Selain dimensi domestik, kebijakan terhadap etnis Tionghoa juga memiliki aspek internasional yang signifikan. Republik Rakyat Tiongkok (RRT) telah menjadi mitra dagang utama Indonesia dalam dua dekade terakhir. Dengan investasi yang besar di bidang infrastruktur dan energi, Tiongkok memainkan peran strategis dalam perekonomian Indonesia. Dalam konteks ini, penghormatan terhadap komunitas Tionghoa di dalam negeri juga berfungsi sebagai sinyal diplomatik kepada Tiongkok.

Joseph Nye dalam Soft Power: The Means to Success in World Politics (2004) menjelaskan bahwa soft power, atau kekuatan untuk memengaruhi melalui daya tarik budaya dan nilai, memainkan peran penting dalam hubungan internasional. Dengan menunjukkan bahwa Indonesia menghormati pluralisme dan keberagaman, pemerintah meningkatkan citra negara ini di mata dunia, termasuk di mata Tiongkok. Langkah ini juga memperkuat posisi Indonesia sebagai negara yang stabil dan inklusif di kawasan Asia Tenggara.
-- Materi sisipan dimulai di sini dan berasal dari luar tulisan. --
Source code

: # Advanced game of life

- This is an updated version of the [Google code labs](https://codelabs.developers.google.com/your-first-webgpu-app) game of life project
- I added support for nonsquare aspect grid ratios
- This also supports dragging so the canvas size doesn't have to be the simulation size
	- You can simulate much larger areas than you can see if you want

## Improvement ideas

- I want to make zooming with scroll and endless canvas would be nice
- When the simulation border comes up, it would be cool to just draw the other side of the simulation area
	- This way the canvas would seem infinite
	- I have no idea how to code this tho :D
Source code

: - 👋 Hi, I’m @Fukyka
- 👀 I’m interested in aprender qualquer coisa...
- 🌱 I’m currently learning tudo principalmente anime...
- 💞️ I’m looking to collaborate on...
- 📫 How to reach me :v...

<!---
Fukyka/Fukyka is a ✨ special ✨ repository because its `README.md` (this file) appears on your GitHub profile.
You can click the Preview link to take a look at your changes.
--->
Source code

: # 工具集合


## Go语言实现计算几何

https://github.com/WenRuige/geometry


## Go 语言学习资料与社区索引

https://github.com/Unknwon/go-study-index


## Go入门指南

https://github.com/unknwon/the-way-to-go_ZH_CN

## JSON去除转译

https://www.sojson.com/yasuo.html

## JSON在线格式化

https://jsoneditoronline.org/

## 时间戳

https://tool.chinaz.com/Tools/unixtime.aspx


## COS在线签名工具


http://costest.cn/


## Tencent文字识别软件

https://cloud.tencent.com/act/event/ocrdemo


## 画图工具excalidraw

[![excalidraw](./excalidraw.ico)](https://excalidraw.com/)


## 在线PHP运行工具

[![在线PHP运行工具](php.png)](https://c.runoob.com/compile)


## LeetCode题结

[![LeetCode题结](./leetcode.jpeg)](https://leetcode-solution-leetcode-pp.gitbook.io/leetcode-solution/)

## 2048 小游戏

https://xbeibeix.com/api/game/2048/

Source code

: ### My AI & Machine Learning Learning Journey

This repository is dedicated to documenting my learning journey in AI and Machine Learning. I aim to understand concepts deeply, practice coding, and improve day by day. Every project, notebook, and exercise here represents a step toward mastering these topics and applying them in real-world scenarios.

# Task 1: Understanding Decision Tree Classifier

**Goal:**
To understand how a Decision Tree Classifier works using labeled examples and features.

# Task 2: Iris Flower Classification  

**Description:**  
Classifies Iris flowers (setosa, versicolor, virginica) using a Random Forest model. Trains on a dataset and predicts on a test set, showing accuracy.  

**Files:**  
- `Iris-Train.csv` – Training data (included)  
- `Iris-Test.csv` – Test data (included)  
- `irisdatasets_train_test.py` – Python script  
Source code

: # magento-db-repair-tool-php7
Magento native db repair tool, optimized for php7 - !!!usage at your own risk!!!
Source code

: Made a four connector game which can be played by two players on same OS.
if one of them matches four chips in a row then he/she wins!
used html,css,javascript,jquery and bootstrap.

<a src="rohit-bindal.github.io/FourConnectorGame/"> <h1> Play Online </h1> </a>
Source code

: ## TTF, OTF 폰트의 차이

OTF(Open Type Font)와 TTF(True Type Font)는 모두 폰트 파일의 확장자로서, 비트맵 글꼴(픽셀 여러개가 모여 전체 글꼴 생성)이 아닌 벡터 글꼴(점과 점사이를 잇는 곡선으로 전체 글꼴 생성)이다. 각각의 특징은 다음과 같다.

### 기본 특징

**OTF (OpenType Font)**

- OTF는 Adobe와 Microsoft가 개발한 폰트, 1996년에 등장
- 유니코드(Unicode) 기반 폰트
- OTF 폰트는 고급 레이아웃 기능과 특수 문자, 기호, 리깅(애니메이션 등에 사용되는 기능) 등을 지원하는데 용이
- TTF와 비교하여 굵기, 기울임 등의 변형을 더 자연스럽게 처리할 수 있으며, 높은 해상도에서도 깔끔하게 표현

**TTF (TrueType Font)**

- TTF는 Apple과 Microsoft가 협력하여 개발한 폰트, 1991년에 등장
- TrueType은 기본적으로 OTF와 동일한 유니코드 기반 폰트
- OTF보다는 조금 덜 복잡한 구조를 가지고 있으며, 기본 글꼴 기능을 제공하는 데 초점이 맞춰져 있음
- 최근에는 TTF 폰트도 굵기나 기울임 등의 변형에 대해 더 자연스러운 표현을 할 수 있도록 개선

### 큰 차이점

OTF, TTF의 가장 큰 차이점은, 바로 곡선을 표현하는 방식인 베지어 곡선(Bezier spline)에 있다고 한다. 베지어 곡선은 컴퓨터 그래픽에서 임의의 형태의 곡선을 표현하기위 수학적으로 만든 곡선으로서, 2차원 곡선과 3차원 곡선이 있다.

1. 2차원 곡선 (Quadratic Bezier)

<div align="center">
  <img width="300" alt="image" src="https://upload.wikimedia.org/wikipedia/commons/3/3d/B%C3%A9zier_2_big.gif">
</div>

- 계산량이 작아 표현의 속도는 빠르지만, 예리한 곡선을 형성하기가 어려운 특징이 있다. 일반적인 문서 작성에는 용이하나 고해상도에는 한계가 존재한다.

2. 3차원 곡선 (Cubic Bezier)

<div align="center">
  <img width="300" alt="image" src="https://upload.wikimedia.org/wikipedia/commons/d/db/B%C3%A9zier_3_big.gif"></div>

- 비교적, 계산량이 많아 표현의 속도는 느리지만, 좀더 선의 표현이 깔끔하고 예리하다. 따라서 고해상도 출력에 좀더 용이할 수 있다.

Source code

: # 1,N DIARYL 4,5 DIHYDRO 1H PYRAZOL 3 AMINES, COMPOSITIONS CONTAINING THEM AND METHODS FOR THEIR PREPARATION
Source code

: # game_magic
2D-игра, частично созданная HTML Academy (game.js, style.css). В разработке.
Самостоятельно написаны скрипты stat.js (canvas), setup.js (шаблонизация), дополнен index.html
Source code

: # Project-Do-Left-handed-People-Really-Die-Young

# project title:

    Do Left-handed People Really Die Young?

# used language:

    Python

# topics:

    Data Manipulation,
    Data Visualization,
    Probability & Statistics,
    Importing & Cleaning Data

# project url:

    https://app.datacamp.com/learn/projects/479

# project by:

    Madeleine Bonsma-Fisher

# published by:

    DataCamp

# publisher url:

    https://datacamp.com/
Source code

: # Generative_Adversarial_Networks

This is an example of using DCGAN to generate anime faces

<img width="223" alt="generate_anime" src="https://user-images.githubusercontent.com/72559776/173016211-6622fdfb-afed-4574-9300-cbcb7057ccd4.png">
Selain itu, diaspora Tionghoa yang tersebar luas di Asia Tenggara dan dunia juga menjadi jembatan penting dalam diplomasi ekonomi dan budaya. Dengan mendukung komunitas Tionghoa di dalam negeri, Indonesia dapat memanfaatkan jaringan diaspora ini untuk memperkuat hubungan dengan negara-negara lain.

Tantangan dan Harapan

Meskipun kebijakan ini telah membawa perubahan positif, tantangan tetap ada. Salah satu tantangan utama adalah memastikan bahwa perhatian terhadap etnis Tionghoa tidak menciptakan kesan eksklusivitas yang dapat menimbulkan kecemburuan sosial.

Pemerintah harus terus menekankan bahwa kebijakan ini bukan sekadar penghormatan terhadap kelompok tertentu, tetapi bagian dari upaya untuk membangun masyarakat yang inklusif bagi semua.

Selain itu, penting untuk mencatat bahwa diskriminasi terhadap etnis Tionghoa tidak hanya terjadi dalam bentuk eksplisit, tetapi juga dalam bentuk yang lebih halus, seperti stereotip ekonomi. Penelitian Robert Hefner dalam Civil Islam: Muslims and Democratization in Indonesia (2000) menunjukkan bahwa perubahan kebijakan saja tidak cukup untuk mengubah persepsi sosial yang telah mengakar. Oleh karena itu, pendidikan multikulturalisme harus menjadi bagian integral dari strategi pemerintah untuk mengatasi diskriminasi di masa depan.

Perhatian pemerintah terhadap etnis Tionghoa sejak era Gus Dur hingga saat ini mencerminkan perjalanan panjang Indonesia menuju negara yang lebih inklusif dan adil. Kebijakan ini tidak hanya mengoreksi diskriminasi sejarah, tetapi juga membangun fondasi untuk harmoni sosial dan memperkuat posisi Indonesia di kancah internasional. Dengan memanfaatkan keberagaman sebagai aset strategis, Indonesia menunjukkan bahwa pluralisme bukanlah ancaman, melainkan kekuatan yang dapat membawa bangsa ini menuju masa depan yang lebih baik.

Namun, perjalanan ini belum selesai. Pemerintah harus terus mengupayakan kebijakan yang tidak hanya simbolik, tetapi juga substantif, untuk memastikan bahwa semua elemen bangsa merasa dihormati dan dilibatkan. Pada akhirnya, keberagaman yang diakui dan dirayakan adalah kunci untuk menciptakan Indonesia yang lebih kuat, baik di tingkat domestik maupun internasional.